After emergency talks over three days, Ms Jowell was forced to appear before MPs to tell them of "a number of serious concerns" over the Wembley scheme. She said there were worries that the developer, Wembley National Stadium Ltd (WNSL), had "not adhered to best procurement practices of corporate government arrangements in relation to the new Wembley stadium". Ms Jowell stressed that "no evidence whatever had been found of any criminality or impropriety at any stage of the process".

The concerns are understood to centre on the award by WNSL of the contract to build the stadium to the Australian company Multiplex.

Ms Jowell said an outside company would make an independent value-for-money assessment of the contracts awarded. Documents setting out details of the deal will be passed to the National Audit Office for a possible investigation. She said she would be seeking confirmation that financial support for the project was "adequate and fully committed".

The minister told MPs: "I have said to the FA and WNSL that should they continue with the Multiplex contract they must set in train an independent assessment of the value for money which it represents and ensure that corporate governance and procurement arrangements hereafter represent best practice before the Government will proceed with any further support to the project, financial, moral or otherwise."

She made clear that any future public money for the project, which would be on top of the £120m of lottery cash already handed over, would depend on WNSL meeting the latest set of guarantees. She also said a timescale for resolving the problems had to be set out.

A Whitehall official later said: "We want to be certain that there are no stains on this project. There is a considerable amount of public money involved. If you are giving it out, the process has got to be squeaky-clean."

Patrick Carter, the businessman brought in by the Government to examine the rival proposals for a national stadium, had reported that the stadium project had been dogged by uncertainties over costs. It had lost credibility with banks, builders, the media and the public.

In an apparent criticism of the WNSL management, Mr Carter said: "The stadium's project vehicle needs a strong and credible board and management with the requisite experience to make the project succeed."

He added: "Any solution requires strong, unified and enduring commitment from the FA, Sport England [the body handing out lottery money to sport] and the Government. Without the certainty of this, the project will fail."

The announcement marks another unforeseen, and unwelcome, twist in the seven-year saga of plans to develop a new national stadium.

By 1998 the cost of the new Wembley, to include a hotel, offices and banqueting facilities, had soared to a projected £660m. Plans to include a running track were scrapped by the Government two years ago, and shortly before the election the whole project was put on hold after the FA approached ministers for more cash.

Tim Yeo, the shadow Culture Secretary, said: "This announcement follows a catalogue of sporting disasters caused by bungling ministers."

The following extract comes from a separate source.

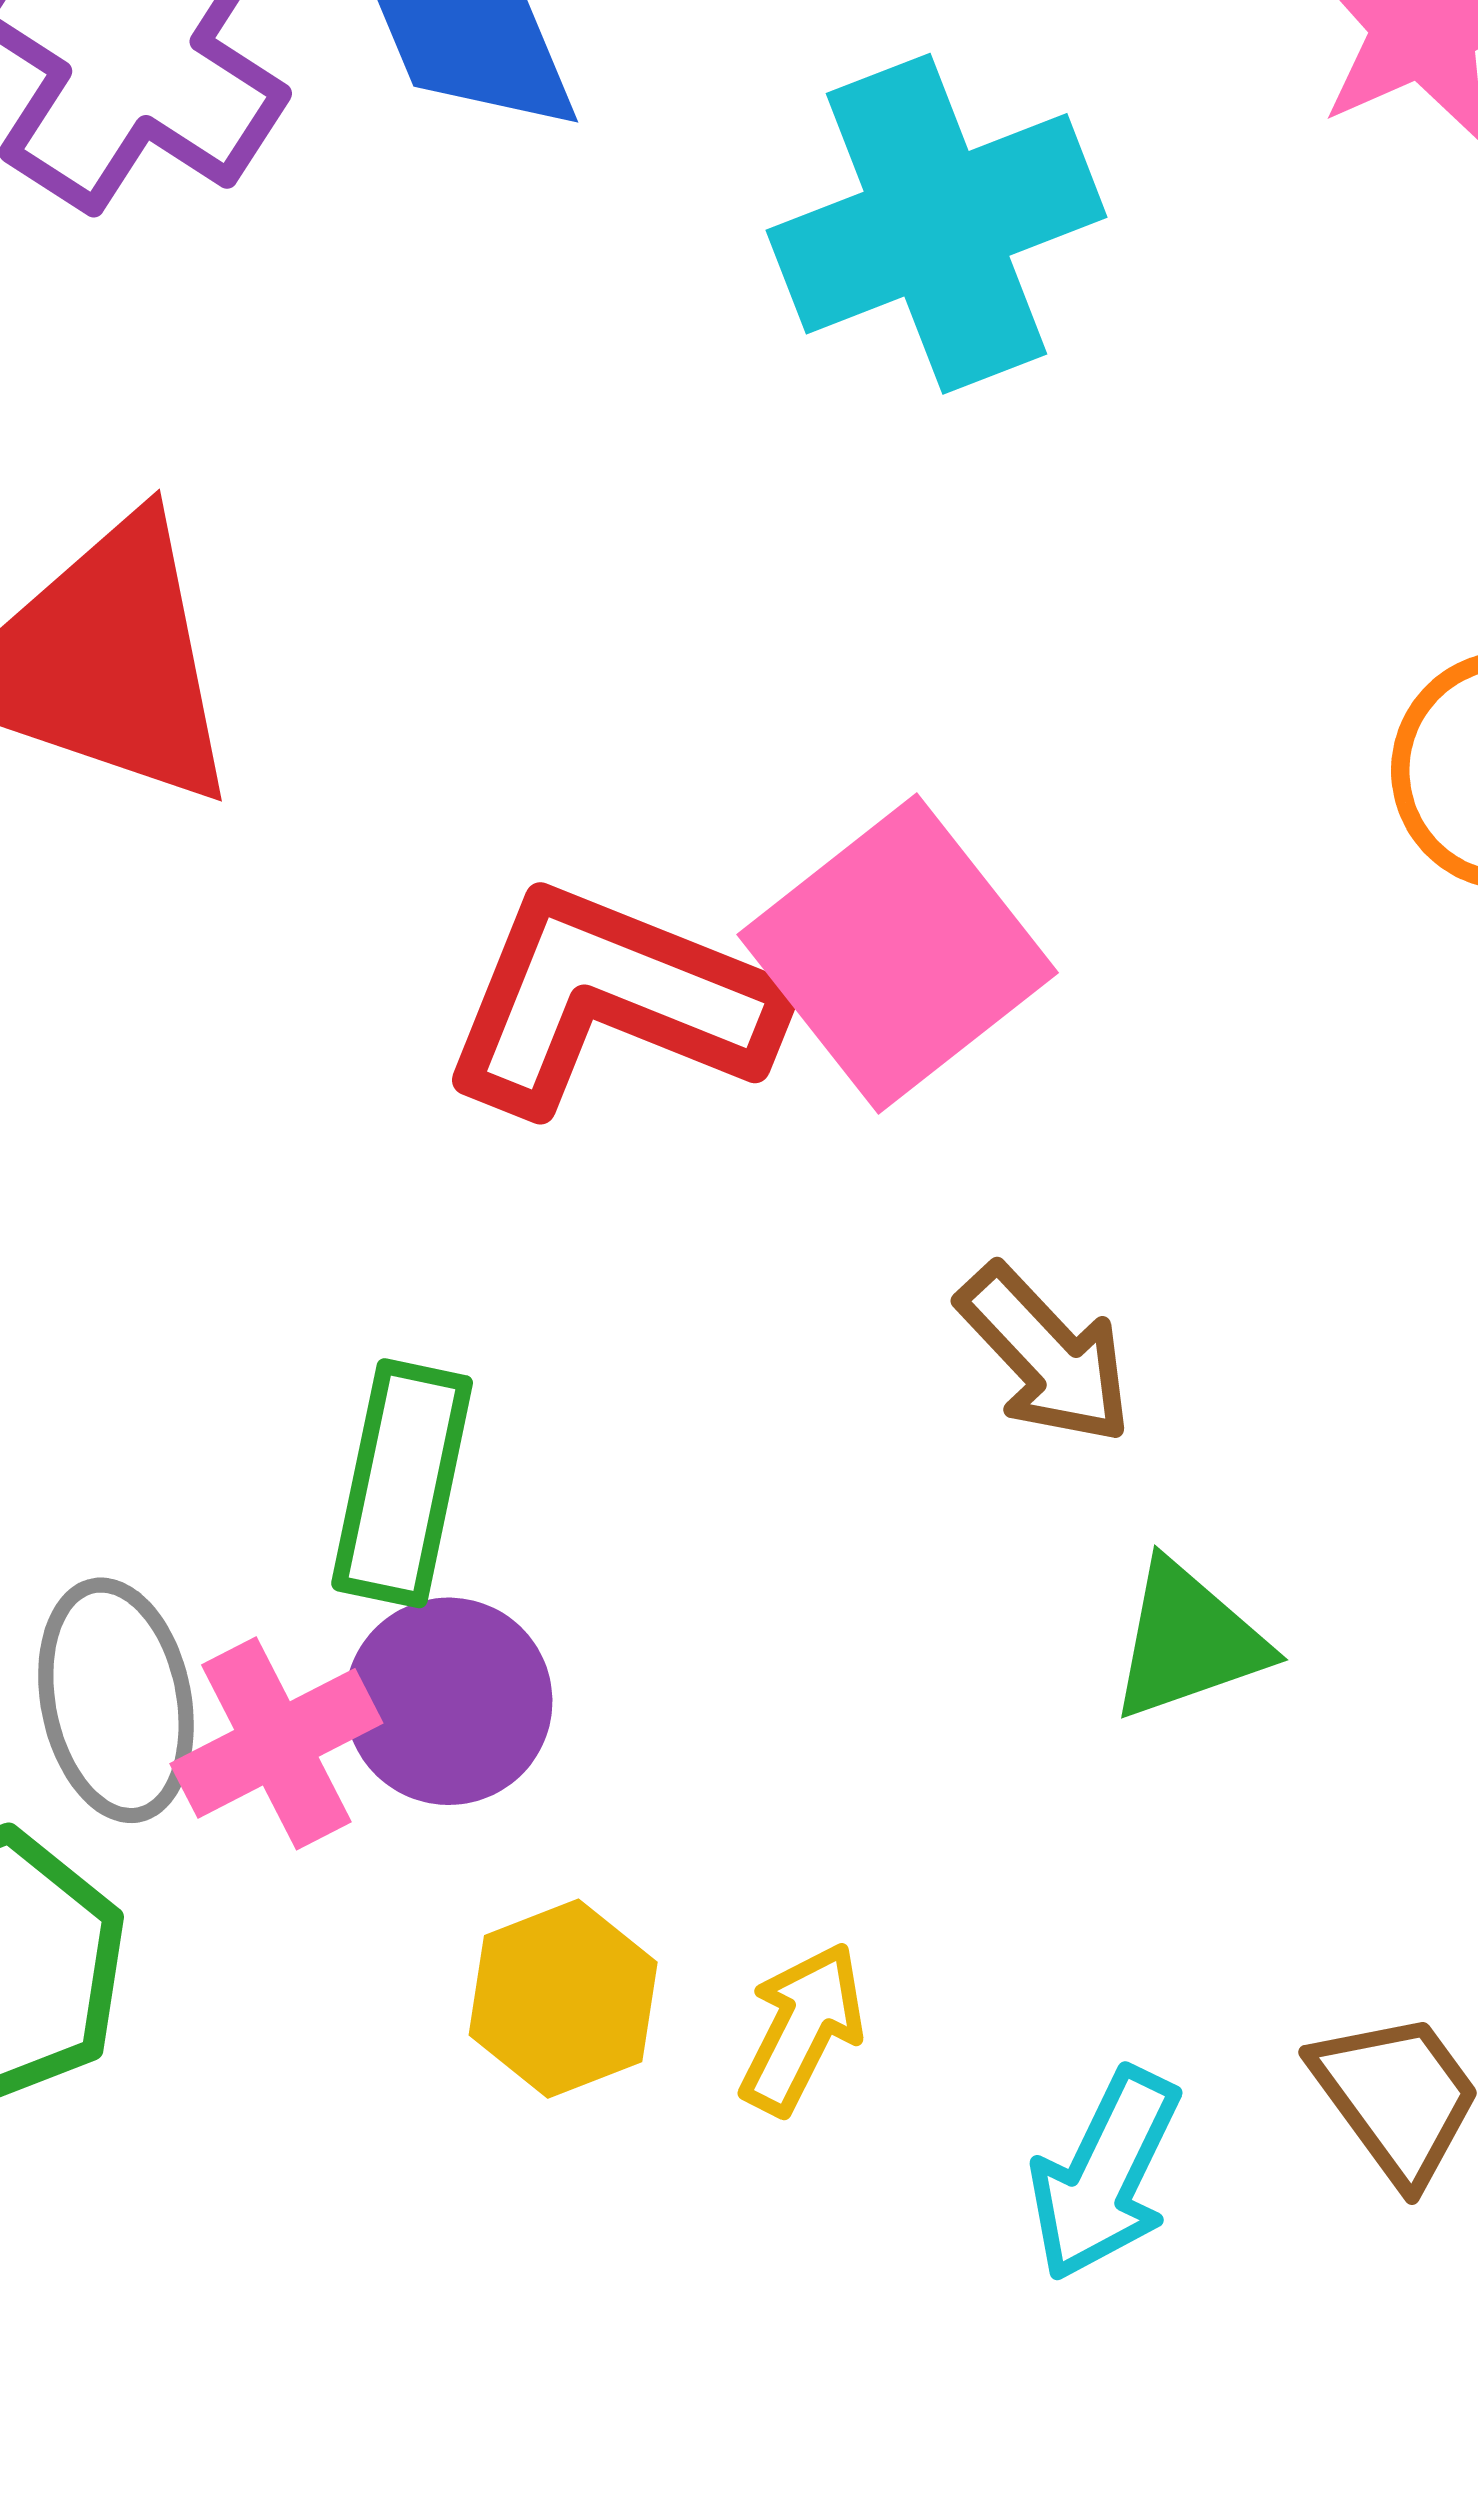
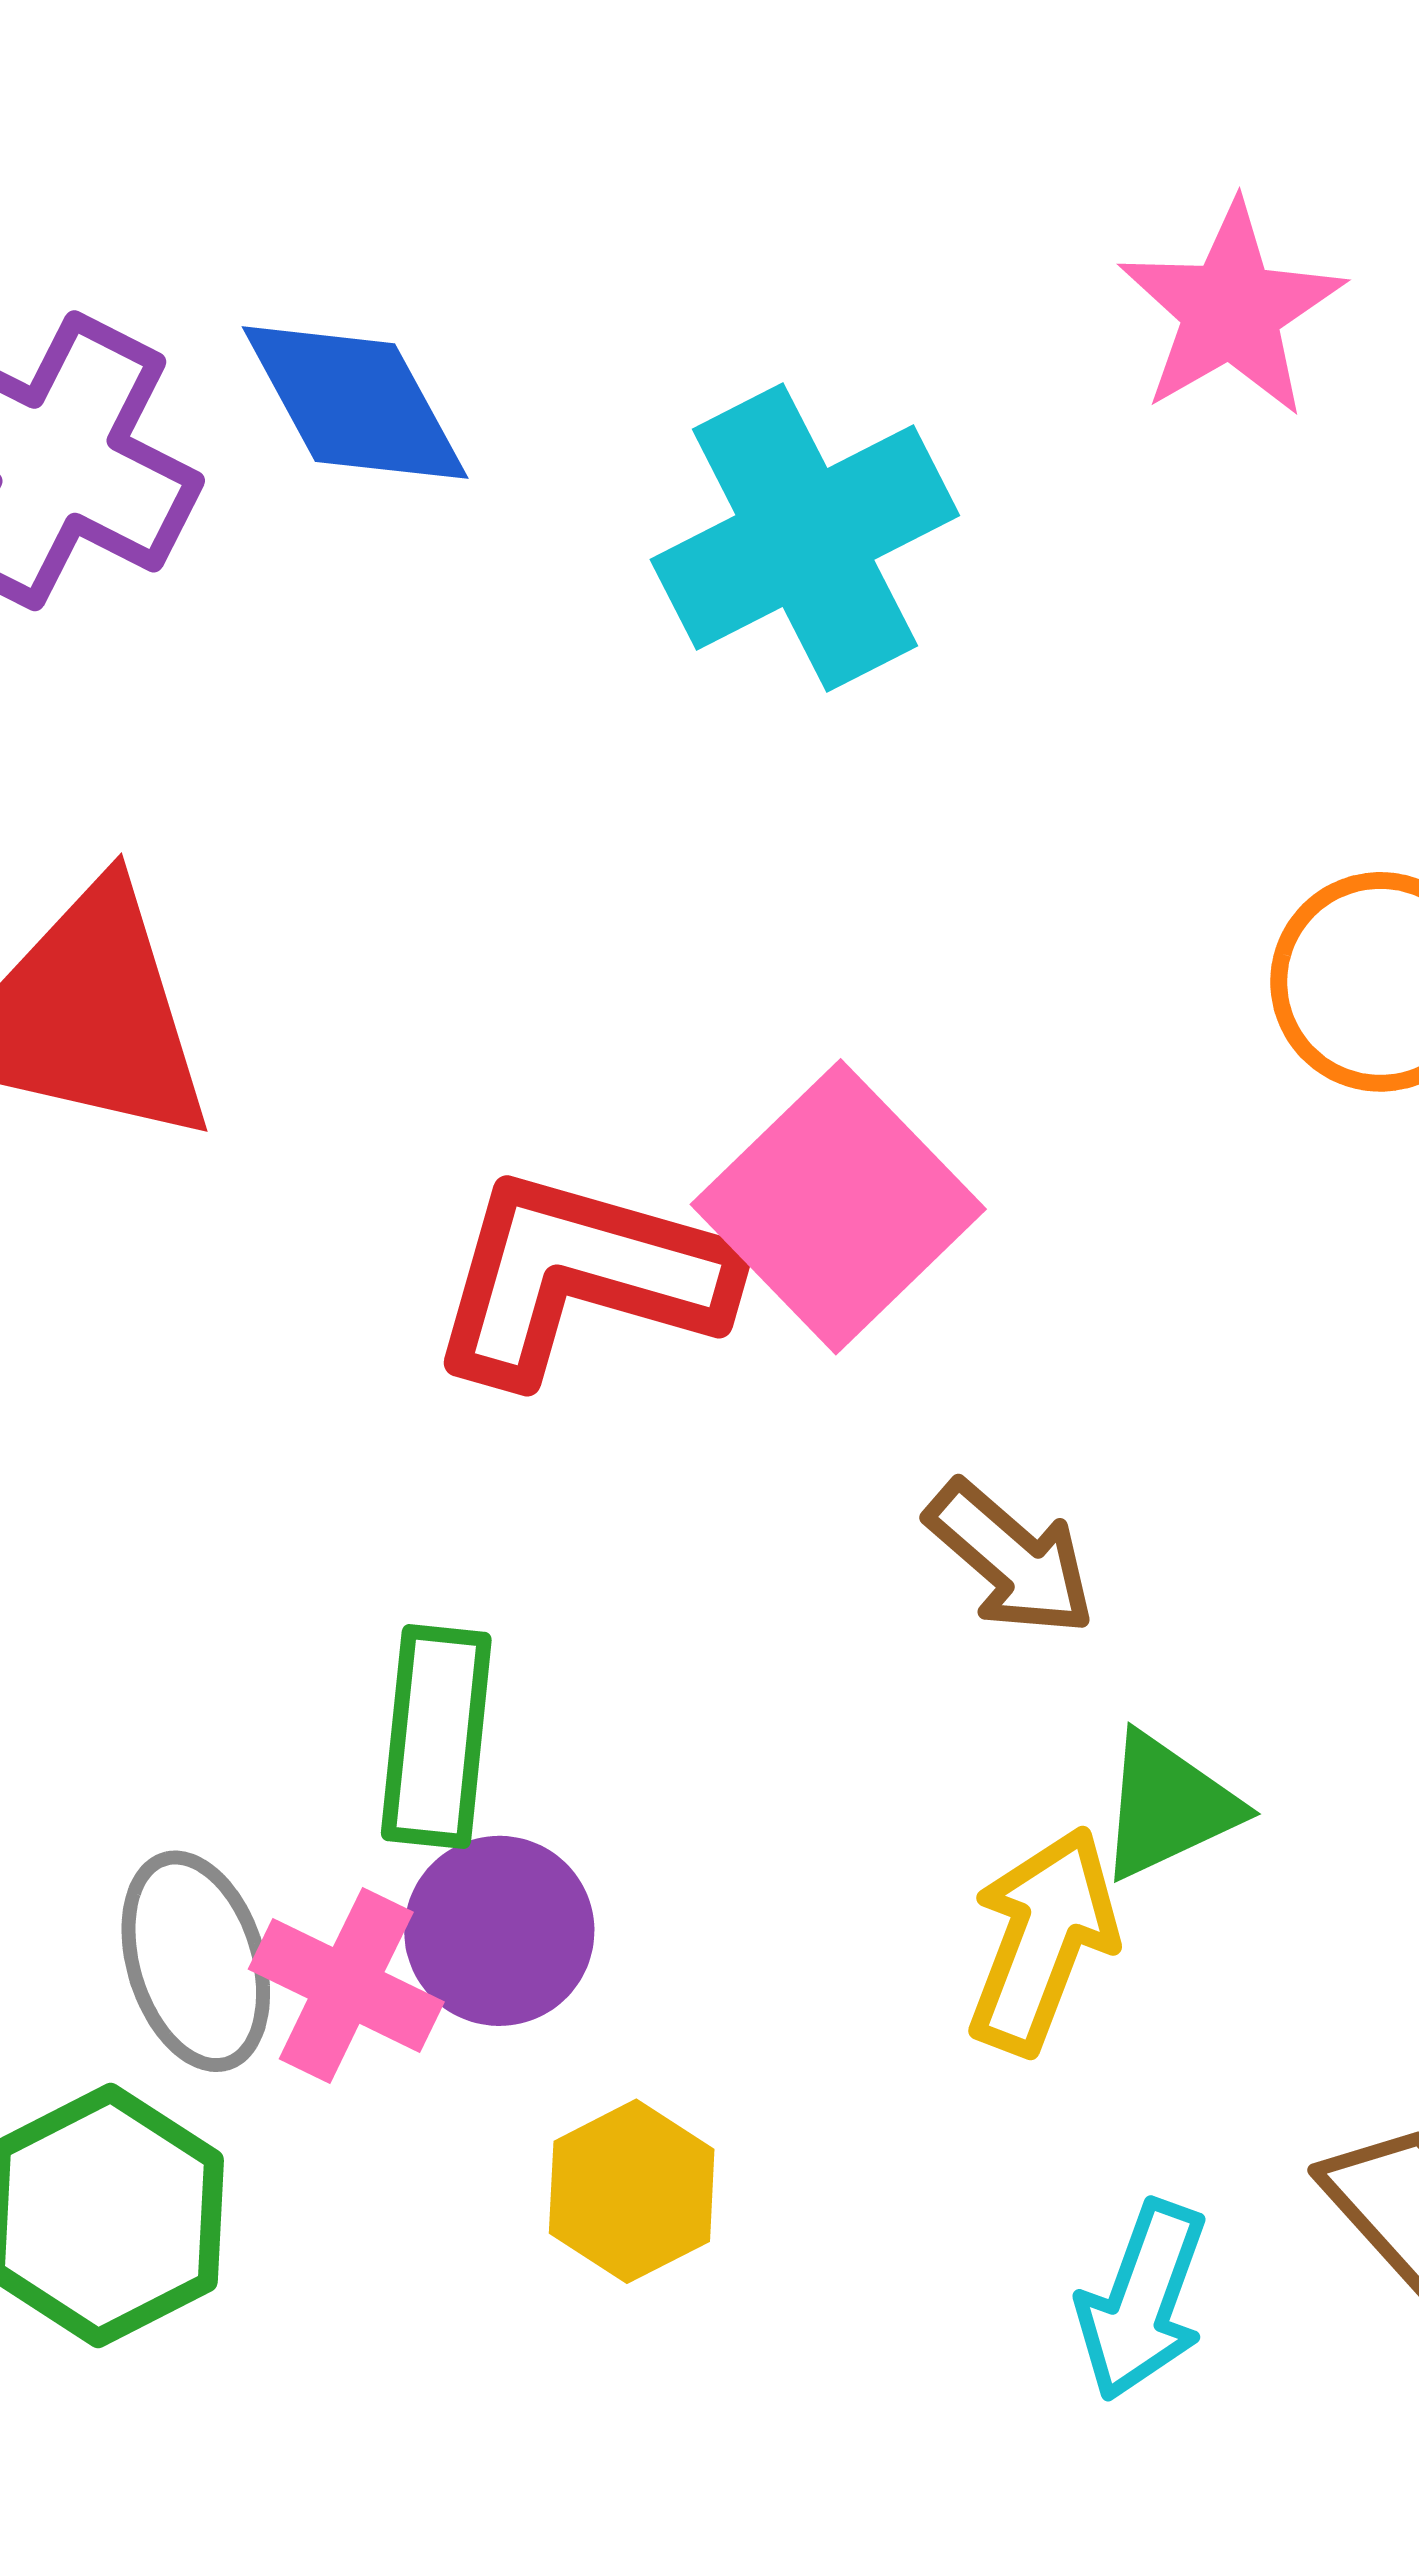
pink cross: (276, 1743) -> (346, 1985), turned -31
yellow arrow: (802, 2028) -> (1042, 1940), moved, size x1.4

Last night Mr Carter said the balance had tipped in Wembley's favour because the capital could attract the expensive corporate backers essential for balancing the stadium's books. He said: "If you have a football stadium say with 90,000 people in it, 75,000 of those people are general admission, so you have ordinary people paying, you and I can go buy a ticket.

"That pays for the running of the stadium ... but if you want to finance it and borrow any money, you have to rely on the money the premium seat people pay, the higher payers. And of course it follows from that, where do you find the most high-paying people? And the answer is in London."

Peter Bradley, Labour MP for The Wrekin, whose Commons motion calling for the stadium to be developed in the West Midlands was backed by 100 MPs, said: "There is a good chance that the Wembley deal will fall through and we will end up with Birmingham anyway. But if it is built at Wembley it will surely be the FA's stadium and not a truly national stadium."

He said: "Almost everyone involved in football, politicians from every region and party and, above all, the supporters want to see the stadium in the West Midlands."